* Source records:
----------

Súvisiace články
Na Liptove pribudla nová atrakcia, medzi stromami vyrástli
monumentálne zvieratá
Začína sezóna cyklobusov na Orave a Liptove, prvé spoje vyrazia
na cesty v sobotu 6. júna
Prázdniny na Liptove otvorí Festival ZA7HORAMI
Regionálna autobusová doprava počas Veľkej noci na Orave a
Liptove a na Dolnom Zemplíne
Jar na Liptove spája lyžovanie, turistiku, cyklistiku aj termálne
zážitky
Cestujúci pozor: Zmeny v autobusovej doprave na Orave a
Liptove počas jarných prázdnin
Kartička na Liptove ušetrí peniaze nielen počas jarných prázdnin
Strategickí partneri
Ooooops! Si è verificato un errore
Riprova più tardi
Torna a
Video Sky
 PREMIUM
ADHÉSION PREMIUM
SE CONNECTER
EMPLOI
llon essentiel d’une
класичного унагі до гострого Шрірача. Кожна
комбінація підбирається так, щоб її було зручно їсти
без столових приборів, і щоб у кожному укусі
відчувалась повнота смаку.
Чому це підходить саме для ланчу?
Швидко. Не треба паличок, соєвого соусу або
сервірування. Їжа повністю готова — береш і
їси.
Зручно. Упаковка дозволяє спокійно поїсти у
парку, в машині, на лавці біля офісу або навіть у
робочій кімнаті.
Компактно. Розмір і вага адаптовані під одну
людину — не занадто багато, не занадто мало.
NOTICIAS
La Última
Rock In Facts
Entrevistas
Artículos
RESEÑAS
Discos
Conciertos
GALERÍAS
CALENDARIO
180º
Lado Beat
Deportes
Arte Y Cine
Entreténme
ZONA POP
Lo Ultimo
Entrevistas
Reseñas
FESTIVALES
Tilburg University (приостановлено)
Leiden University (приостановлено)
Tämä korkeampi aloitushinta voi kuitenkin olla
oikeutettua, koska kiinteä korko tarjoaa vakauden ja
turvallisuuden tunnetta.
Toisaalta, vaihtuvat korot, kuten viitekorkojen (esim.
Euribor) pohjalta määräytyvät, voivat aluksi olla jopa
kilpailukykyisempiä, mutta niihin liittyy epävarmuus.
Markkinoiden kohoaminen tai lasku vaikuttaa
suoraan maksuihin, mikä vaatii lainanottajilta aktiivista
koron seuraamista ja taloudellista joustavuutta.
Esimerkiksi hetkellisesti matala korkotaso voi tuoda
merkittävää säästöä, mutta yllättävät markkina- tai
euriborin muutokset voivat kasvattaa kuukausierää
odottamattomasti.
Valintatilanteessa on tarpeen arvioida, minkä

----------

* Aim of the exercise: Copy out every row above word for word, keeping the same line breaks, spelling and punctuation.

* Solution to this task:
Súvisiace články
Na Liptove pribudla nová atrakcia, medzi stromami vyrástli
monumentálne zvieratá
Začína sezóna cyklobusov na Orave a Liptove, prvé spoje vyrazia
na cesty v sobotu 6. júna
Prázdniny na Liptove otvorí Festival ZA7HORAMI
Regionálna autobusová doprava počas Veľkej noci na Orave a
Liptove a na Dolnom Zemplíne
Jar na Liptove spája lyžovanie, turistiku, cyklistiku aj termálne
zážitky
Cestujúci pozor: Zmeny v autobusovej doprave na Orave a
Liptove počas jarných prázdnin
Kartička na Liptove ušetrí peniaze nielen počas jarných prázdnin
Strategickí partneri
Ooooops! Si è verificato un errore
Riprova più tardi
Torna a
Video Sky
 PREMIUM
ADHÉSION PREMIUM
SE CONNECTER
EMPLOI
llon essentiel d’une
класичного унагі до гострого Шрірача. Кожна
комбінація підбирається так, щоб її було зручно їсти
без столових приборів, і щоб у кожному укусі
відчувалась повнота смаку.
Чому це підходить саме для ланчу?
Швидко. Не треба паличок, соєвого соусу або
сервірування. Їжа повністю готова — береш і
їси.
Зручно. Упаковка дозволяє спокійно поїсти у
парку, в машині, на лавці біля офісу або навіть у
робочій кімнаті.
Компактно. Розмір і вага адаптовані під одну
людину — не занадто багато, не занадто мало.
NOTICIAS
La Última
Rock In Facts
Entrevistas
Artículos
RESEÑAS
Discos
Conciertos
GALERÍAS
CALENDARIO
180º
Lado Beat
Deportes
Arte Y Cine
Entreténme
ZONA POP
Lo Ultimo
Entrevistas
Reseñas
FESTIVALES
Tilburg University (приостановлено)
Leiden University (приостановлено)
Tämä korkeampi aloitushinta voi kuitenkin olla
oikeutettua, koska kiinteä korko tarjoaa vakauden ja
turvallisuuden tunnetta.
Toisaalta, vaihtuvat korot, kuten viitekorkojen (esim.
Euribor) pohjalta määräytyvät, voivat aluksi olla jopa
kilpailukykyisempiä, mutta niihin liittyy epävarmuus.
Markkinoiden kohoaminen tai lasku vaikuttaa
suoraan maksuihin, mikä vaatii lainanottajilta aktiivista
koron seuraamista ja taloudellista joustavuutta.
Esimerkiksi hetkellisesti matala korkotaso voi tuoda
merkittävää säästöä, mutta yllättävät markkina- tai
euriborin muutokset voivat kasvattaa kuukausierää
odottamattomasti.
Valintatilanteessa on tarpeen arvioida, minkä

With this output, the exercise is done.